Es interesante en este punto retomar el tema del deporte, mencionado levemente en el inicio de la construcción corporal dentro de la masculinidad. Desde las clases de educación física hasta la vida adulta posterior, los chicos consideran vergonzoso el hecho de ser vencidos en cualquier ejercicio físico, más aún si la ganadora es una mujer. Vemos por tanto de nuevo la importancia del físico y la fuerza en la formación del género masculino. No obstante, existe un daño mayor para los hombres dentro del deporte y, en concreto, del fútbol: el culto al cuerpo. En la época actual, amar el futbol como deporte estrella es uno de los pilares básicos de la masculinidad, y el sistema se aprovecha de ello para construir mejor esa idea de lo masculino. De esta forma, se nos muestra la figura del hombre perfecto como el futbolista fuerte, musculoso, exitoso, que tiene a todas las mujeres a sus pies, que no se deja ganar por nadie. Esto es lo que ven los niños, los jóvenes y los adultos día tras día y lo que luego tratan de reflejar en su vida. Pero la realidad es que no existen hombres “perfectos” (entendiendo como perfecto lo que dicta el sistema), lo cual lleva a los adolescentes a entrar en una espiral de presión e infelicidad cuando no son lo suficientemente musculosos, no les gustan las mujeres o no se les da bien los deportes. La consecuencia es que unos se convertirán en machos que se presionan a sí mismos por ser como esos deportistas de la tele, mientras que otros se culparán y se sentirán mal por no poder ni tan siquiera acercarse a ese canon de perfección.
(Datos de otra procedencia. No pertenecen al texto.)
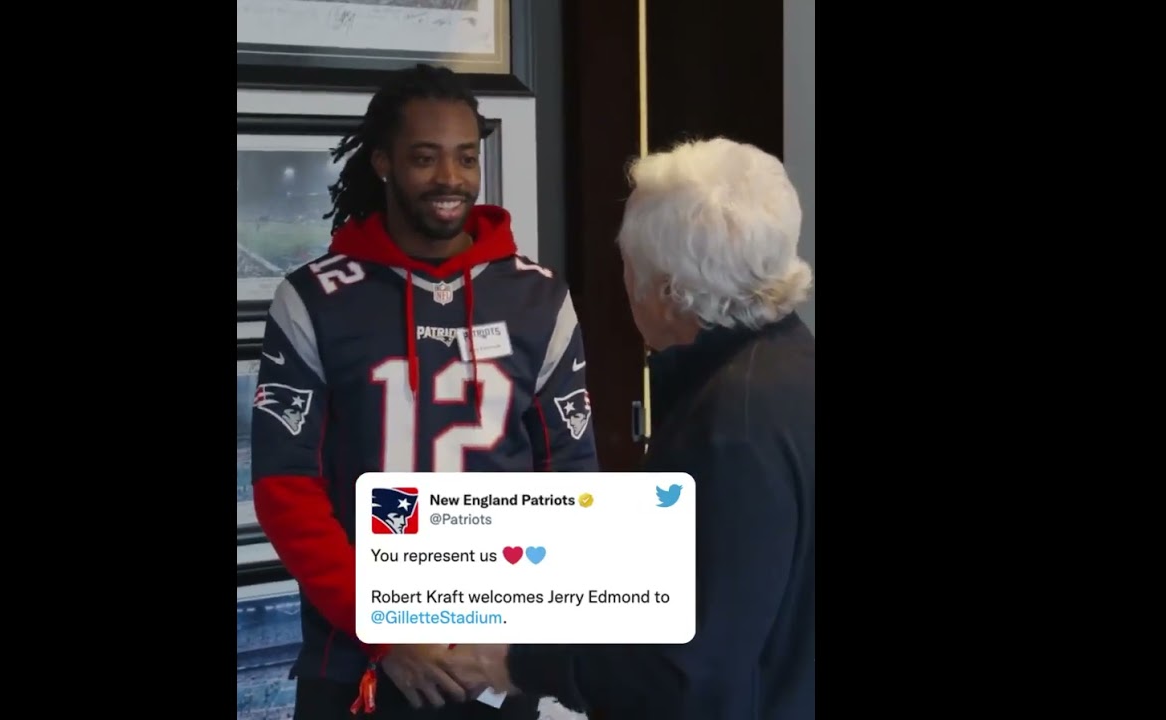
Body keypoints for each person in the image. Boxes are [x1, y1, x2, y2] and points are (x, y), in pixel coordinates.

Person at [249, 63, 600, 720]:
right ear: (382, 161)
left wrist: (514, 638)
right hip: (355, 665)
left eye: (466, 158)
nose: (451, 179)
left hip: (491, 665)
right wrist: (387, 629)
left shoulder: (539, 298)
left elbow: (571, 481)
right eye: (425, 158)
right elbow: (284, 489)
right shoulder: (313, 300)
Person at [441, 137, 816, 720]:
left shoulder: (730, 427)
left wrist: (515, 661)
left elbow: (681, 668)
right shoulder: (790, 370)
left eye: (627, 265)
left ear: (667, 293)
El resultado final, tras las imposiciones en la infancia y la adolescencia, es un adulto fuerte, valiente, viril, triunfador, seguro, competitivo… en definitiva, un hombre. Este, forzado por la sociedad a ser de esta manera (a riesgo de ser humillado y marginado), levanta una fachada de macho tras la que se esconde su verdadero ser, ese que le enseñaron que debía estar oculto. Después de un aprendizaje de años y años, las ideas de violencia, fuerza y superioridad están tan arraigadas en el cerebro que el verdadero yo oculto tras la máscara se siente como algo despreciable, en vez de como lo bueno. Es en esta zona donde más vemos las consecuencias negativas que tiene el machismo para los hombres, en ese intento por guardar el equilibrio en ellos mismos. Todo gira en torno al miedo a la exclusión social por salirse de las reglas establecidas: es una lucha constante entre lo que deben ser y lo que verdaderamente son y sienten; entre intentar ser libres y vivir bajo la presión social que no les deja serlo.
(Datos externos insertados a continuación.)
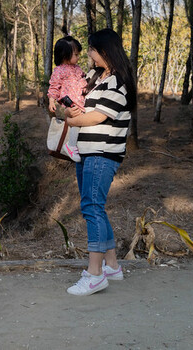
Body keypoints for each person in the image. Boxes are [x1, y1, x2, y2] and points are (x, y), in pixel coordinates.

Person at [64, 28, 137, 296]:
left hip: (102, 153)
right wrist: (68, 108)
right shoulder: (97, 77)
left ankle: (94, 274)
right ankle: (112, 266)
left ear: (105, 50)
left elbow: (97, 117)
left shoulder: (119, 82)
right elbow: (84, 106)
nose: (90, 55)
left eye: (93, 50)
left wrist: (70, 120)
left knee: (92, 208)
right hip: (87, 151)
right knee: (94, 208)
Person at [47, 36, 87, 162]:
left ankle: (75, 144)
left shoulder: (77, 68)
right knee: (77, 121)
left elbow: (83, 79)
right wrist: (51, 100)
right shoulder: (59, 70)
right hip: (71, 102)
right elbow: (54, 86)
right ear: (65, 55)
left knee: (81, 122)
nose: (78, 57)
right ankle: (71, 145)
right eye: (76, 54)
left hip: (81, 100)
Es por esto que una de las acciones básicas para romper con el heteropatriarcado y el machismo es romper con las masculinidades hegemónicas, y no solo con la feminidad; es decir, romper con los esquemas de género, permitiéndonos ser personas, ni hombre ni mujer. Es importante que comprendamos que no somos dos seres que se complementan, es decir, la mujer no le da la parte femenina que no tiene el hombre, al igual que el hombre no le da la parte masculina que no tiene la mujer, y ninguno de los dos tiene algo que el otro jamás podrá tener. Hombre y mujer se reflejan el uno al otro, ambos son masculinos y femeninos al mismo tiempo, porque tanto la masculinidad como la feminidad no son sino simples construcciones sociales cuya única función, en el fondo, es oprimirnos y distanciarnos.
Dedicado a una persona que me recordó que ellos también sufren, haciendo que rescatase este artículo del baúl de los recuerdos.
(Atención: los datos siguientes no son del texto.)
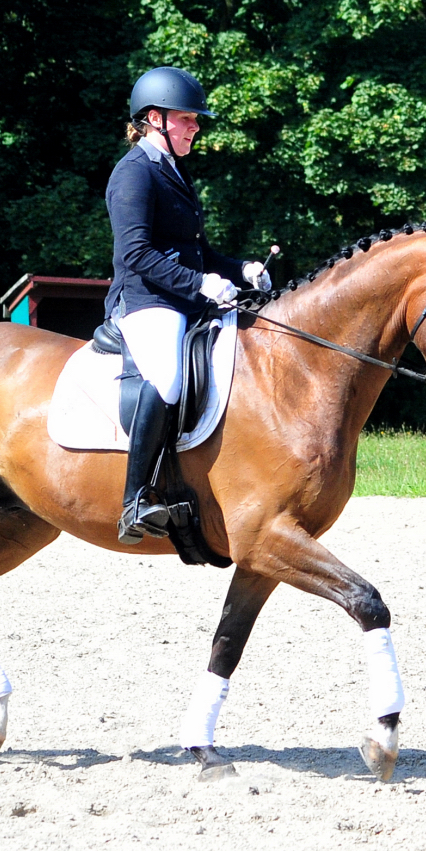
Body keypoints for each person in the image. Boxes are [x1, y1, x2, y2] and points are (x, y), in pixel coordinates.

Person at [104, 66, 271, 545]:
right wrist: (200, 284)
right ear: (154, 119)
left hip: (180, 296)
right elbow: (135, 254)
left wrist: (241, 270)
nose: (196, 127)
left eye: (195, 121)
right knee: (169, 375)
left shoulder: (174, 171)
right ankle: (135, 498)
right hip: (145, 301)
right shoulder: (133, 174)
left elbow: (197, 250)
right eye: (187, 119)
Nota de la autora: este artículo es sólo una aproximación a la construcción de la masculinidad, por lo que sus ejemplos y temas tratados se deben entender como una pequeña parte de un todo más complejo aún de lo presentado aquí. Es decir, que debido a la falta de espacio me he dejado muchas cosas en el tintero sobre las que trataré de escribir en otra ocasión.